# Required task
Copy every line of text in the entries below word for word, and leave the pictures out of your reply.

# Recorded data
┌──
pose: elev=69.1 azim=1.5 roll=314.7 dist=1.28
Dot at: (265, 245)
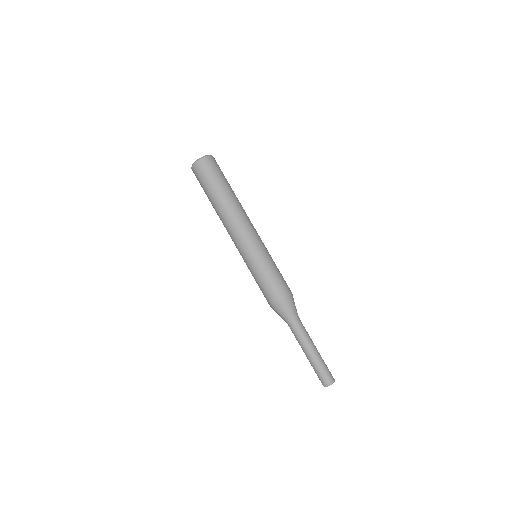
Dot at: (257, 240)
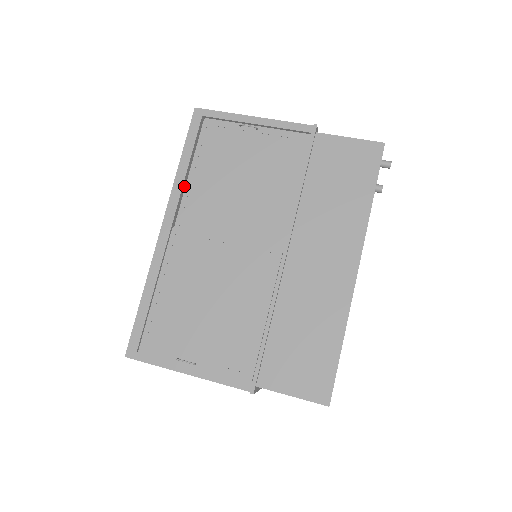
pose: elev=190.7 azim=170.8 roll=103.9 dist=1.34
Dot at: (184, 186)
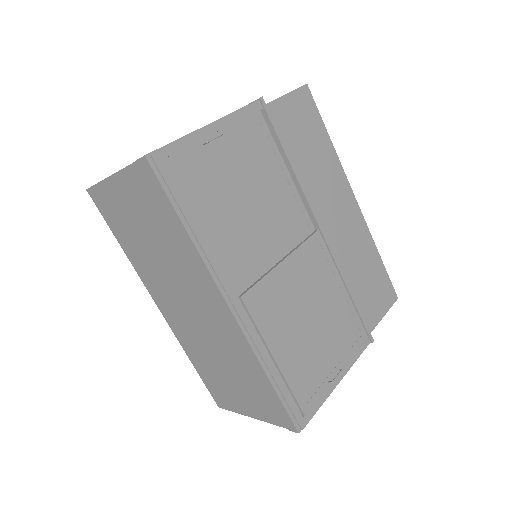
Dot at: (209, 251)
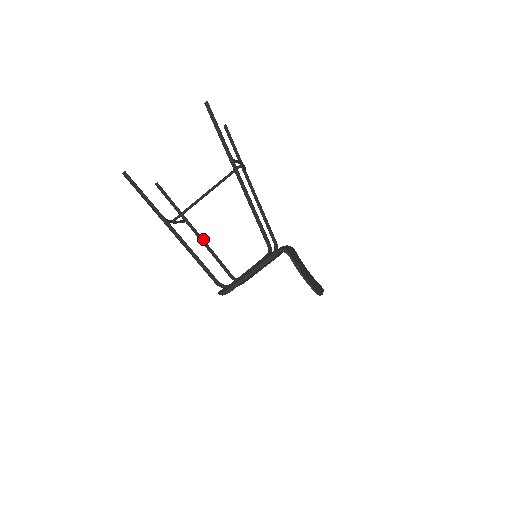
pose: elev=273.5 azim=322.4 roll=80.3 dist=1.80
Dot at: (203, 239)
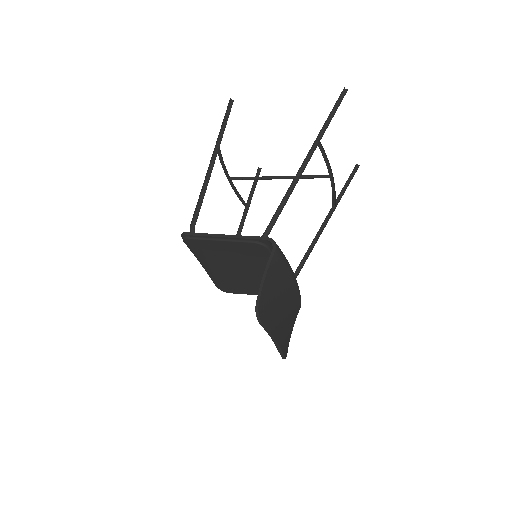
Dot at: occluded
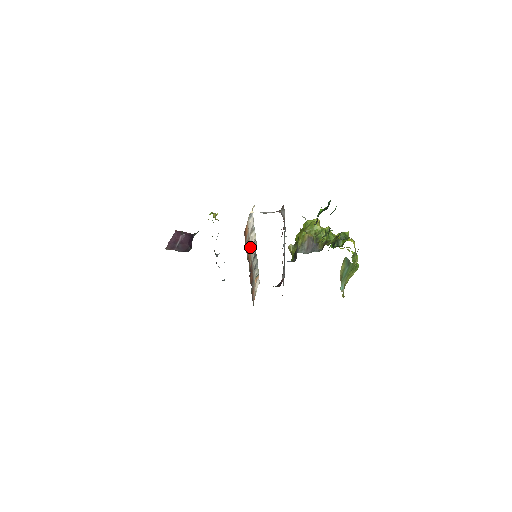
└──
# Correct result
pose: elev=69.1 azim=1.5 roll=314.7 dist=1.28
Dot at: (265, 245)
Dot at: (257, 240)
pose: elev=190.7 azim=170.8 roll=103.9 dist=1.34
Dot at: (184, 186)
Dot at: (209, 251)
pose: elev=273.5 azim=322.4 roll=80.3 dist=1.80
Dot at: (203, 239)
Dot at: occluded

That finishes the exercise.